Poached Palm Sugar Berries
An extract from our mini cookbook ‘The CHEF on our FARM’.
Recipe compliments of chef Steven Snow of Fins Restaurant
“Anyone can cook this and everyone will love it.”
Serves 4 as a dessert
- 12 fresh lychees
- 2tbsps Brookfarm Macadamia Oil infused with Lemon Myrtle
- 50g unsalted butter
- 300g grated palm sugar (jiggery)
- 600g fresh berries, such as blueberries, raspberries, blackberries or mulberries
- squeeze of lime or lemon juice
- 1 kaffir lime leaf
- 1 vanilla bean, split lengthways
- cream or ice cream to serve (optional)
- Peel the lychees. Cut a small slit in one side of each lychee and gently remove the stone.
- Melt the oil and butter and sugar in a frying pan over medium-high heat until the butter bubbles and the sugar liquefies.
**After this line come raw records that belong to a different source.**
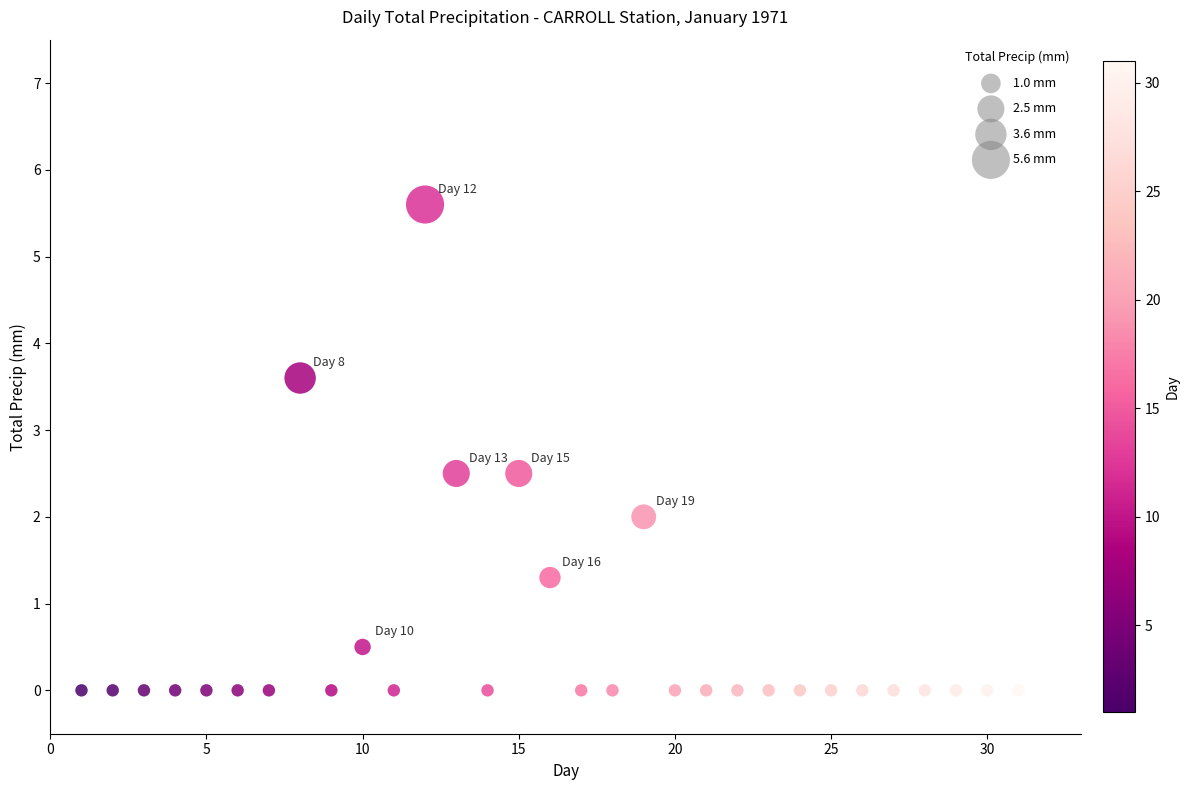

What is the range of X values (max minus min)?

30.0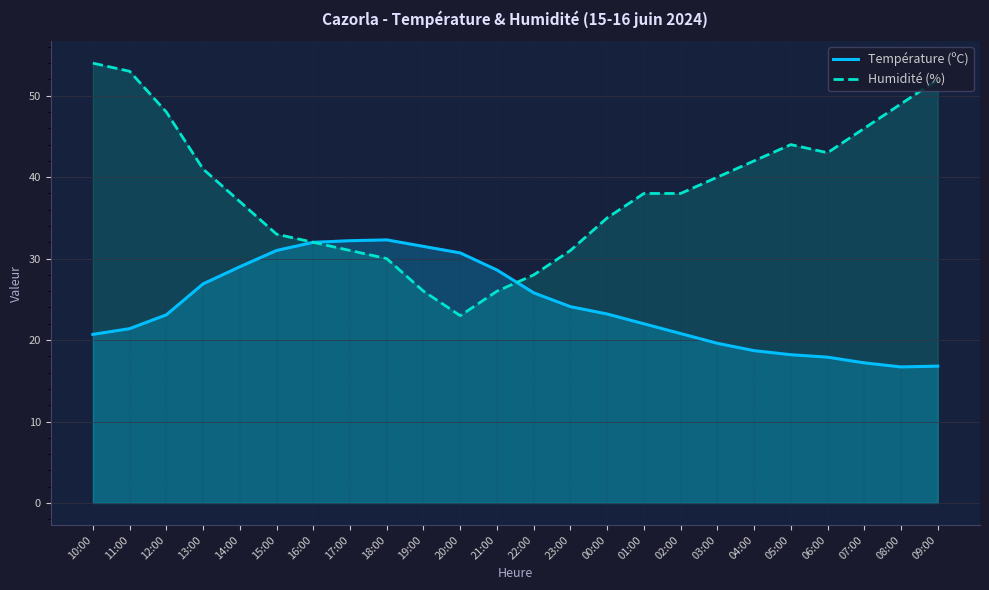

Does the chart have visible grid lines?

Yes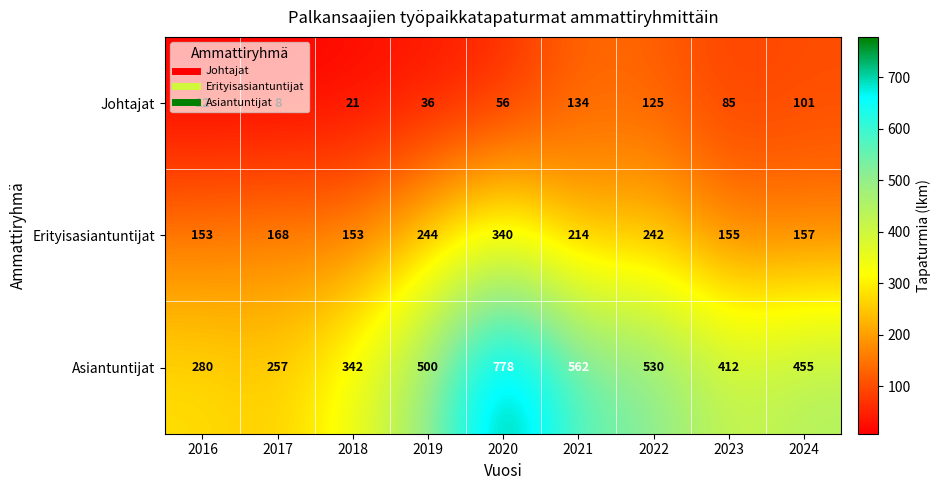

List the series in order of their overall mean, lowest first.

Johtajat, Erityisasiantuntijat, Asiantuntijat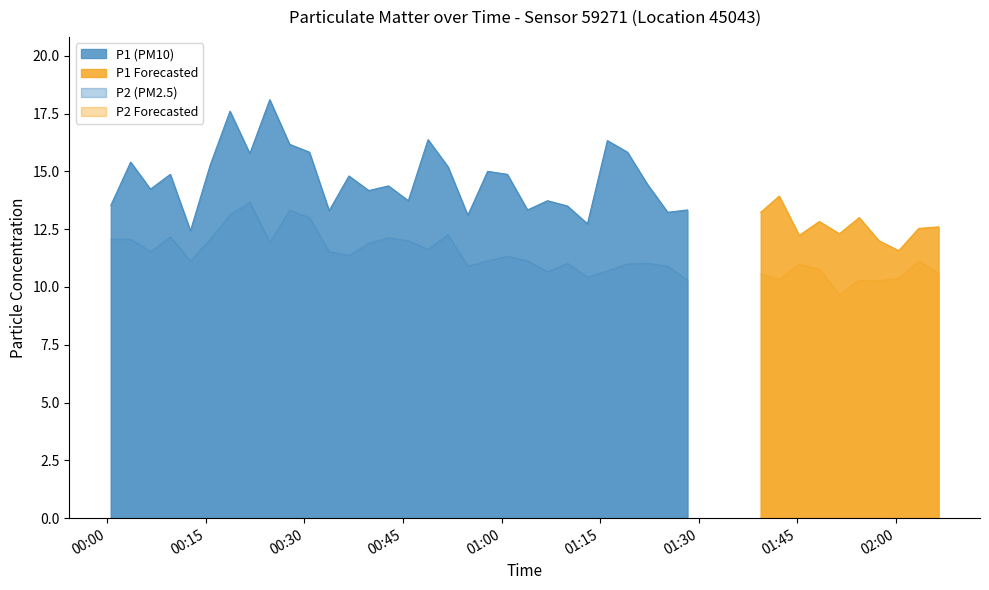

What is the difference between the second highest and minimum values in the P1 series?

6.0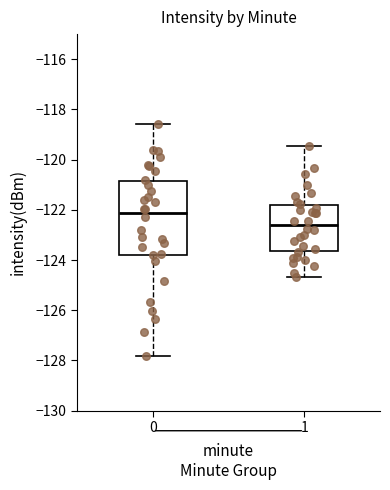

Where is the upper edge of the box at x = 1 on the y-axis? The values are not printed on the chart, so give them approximately, as read against the axis.

-121.8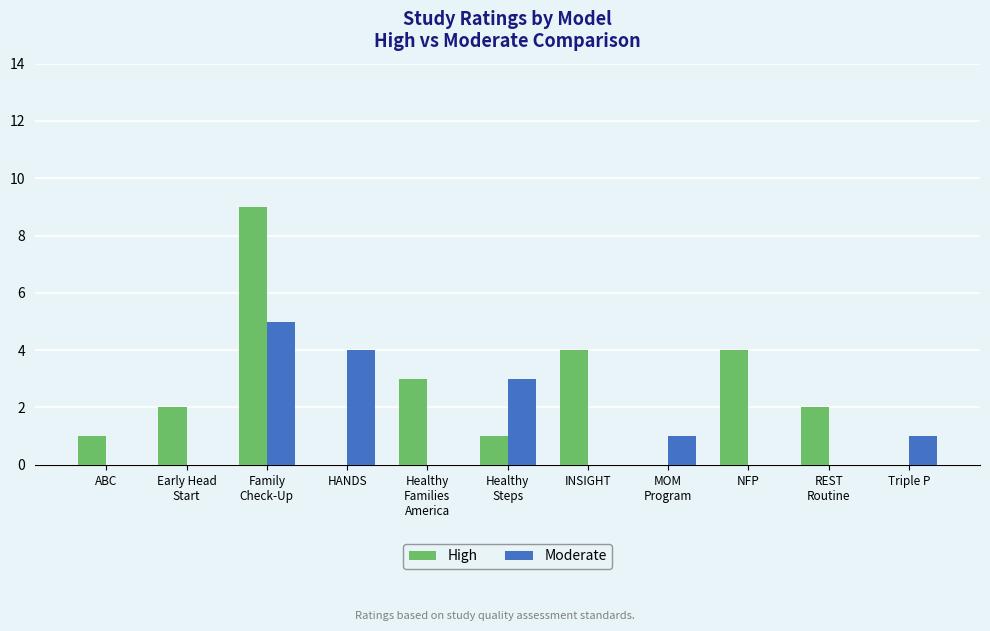

Is it true that Moderate equals 0 at ABC?

True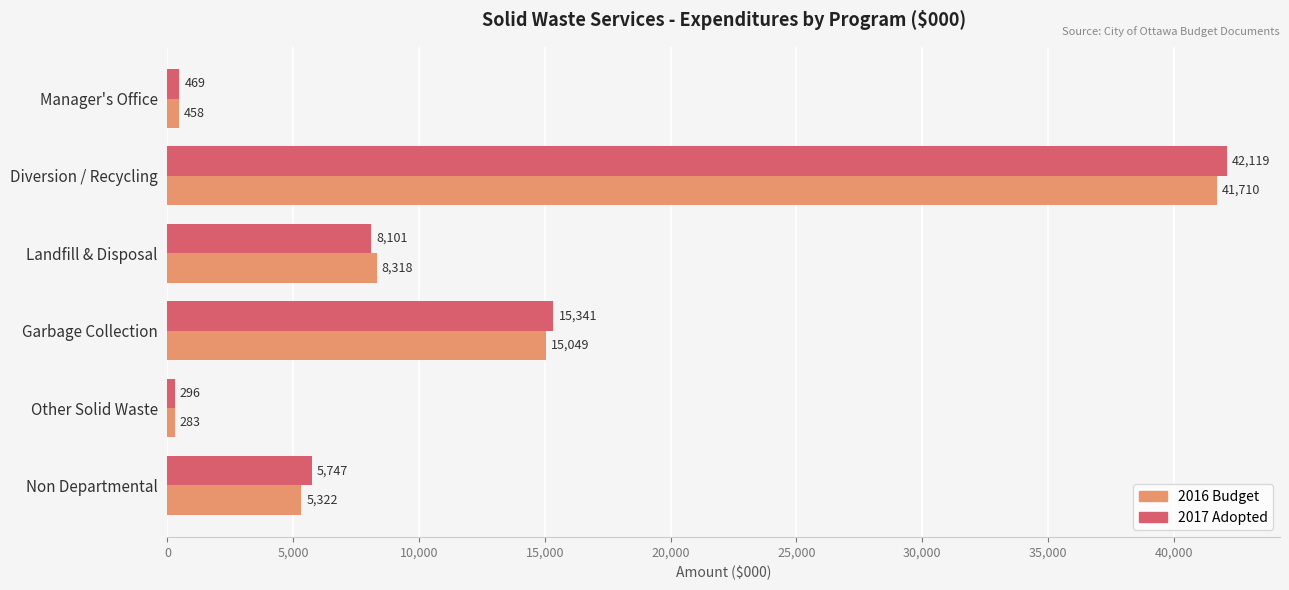

What is the difference between the 2017 Adopted values at Garbage Collection and Non Departmental?

9594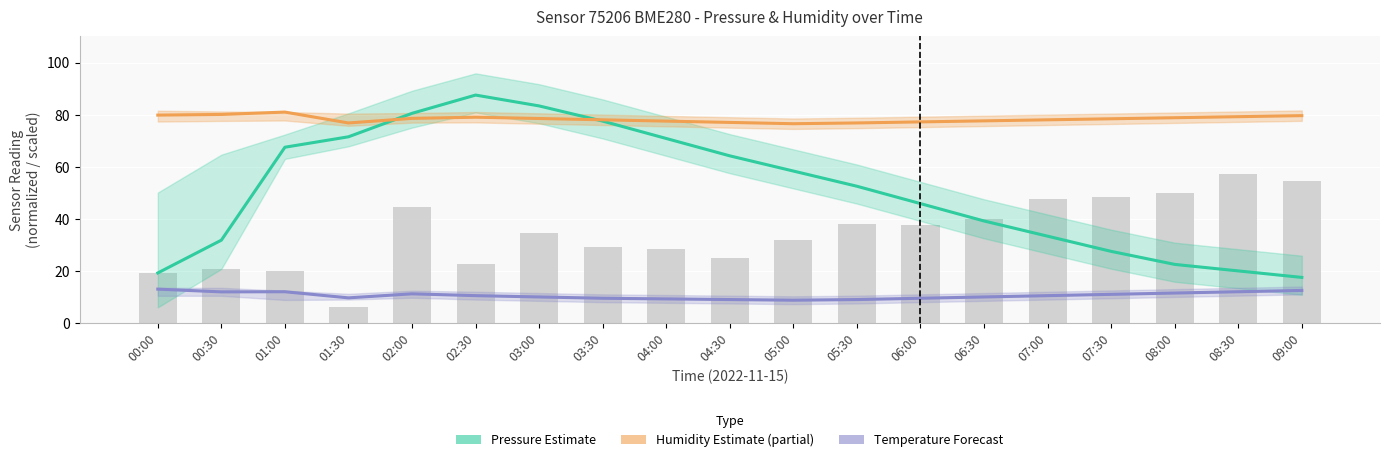

What is the value of the Humidity Estimate (partial) bar at the 11th from the left?

76.5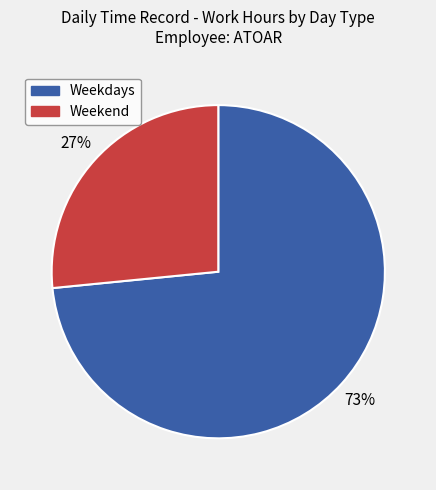

Is there a majority slice in this chart?

Yes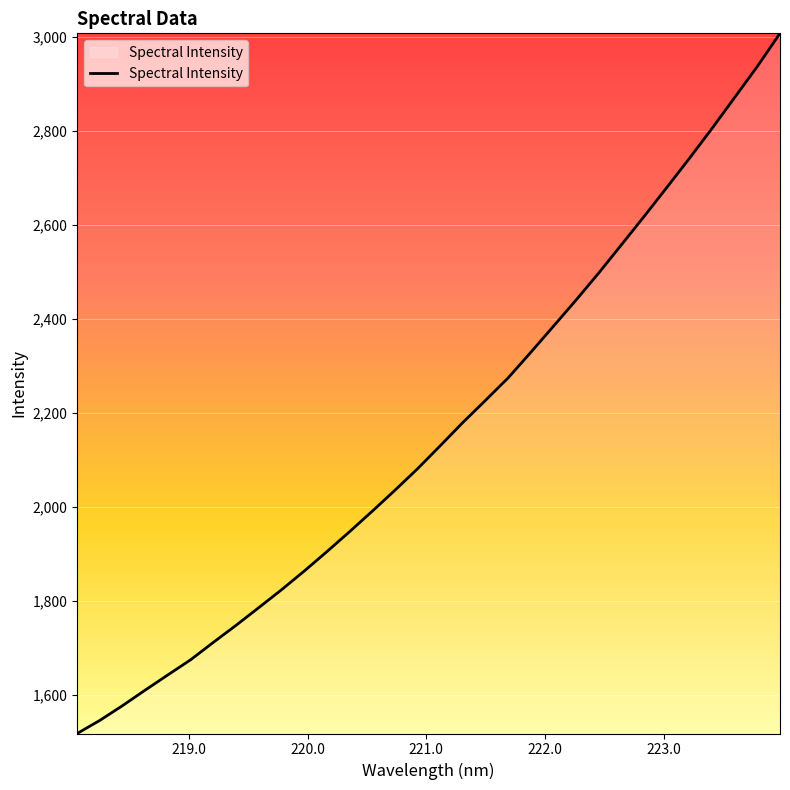

What is the minimum value shown in the chart?

1518.0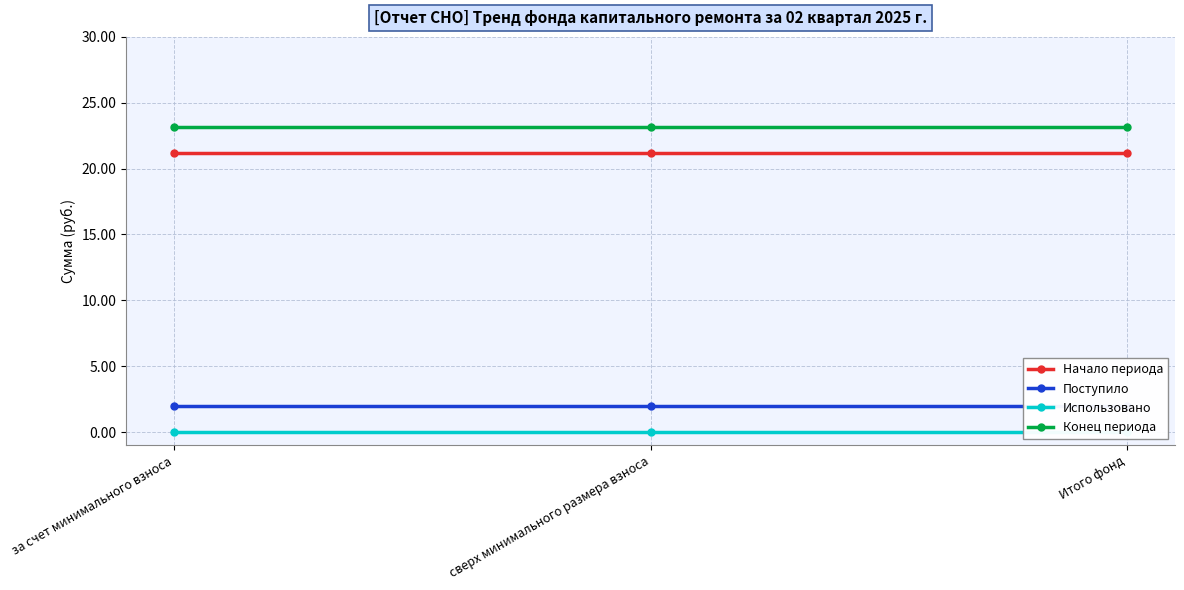

At which category does the chart reach its peak across all series?

за счет минимального взноса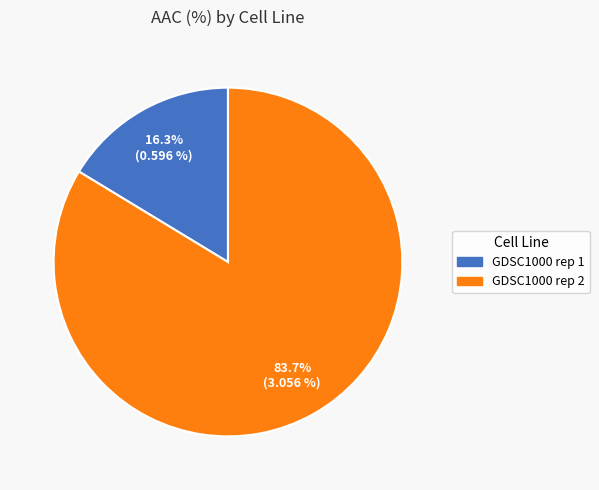

Between GDSC1000 rep 1 and GDSC1000 rep 2, which is larger?

GDSC1000 rep 2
- Add the berries and lychees and toss quickly to coat.
- Add 250ml (1 cup) water, the lime juice, kaffir lime leaf, vanilla bean and a pinch of salt.
- Reduce the temperature and simmer for about 2 minutes or until the berries are tender but not mushy.
- Poached palm sugar berries can be served warm or cold with cream or ice cream, if desired.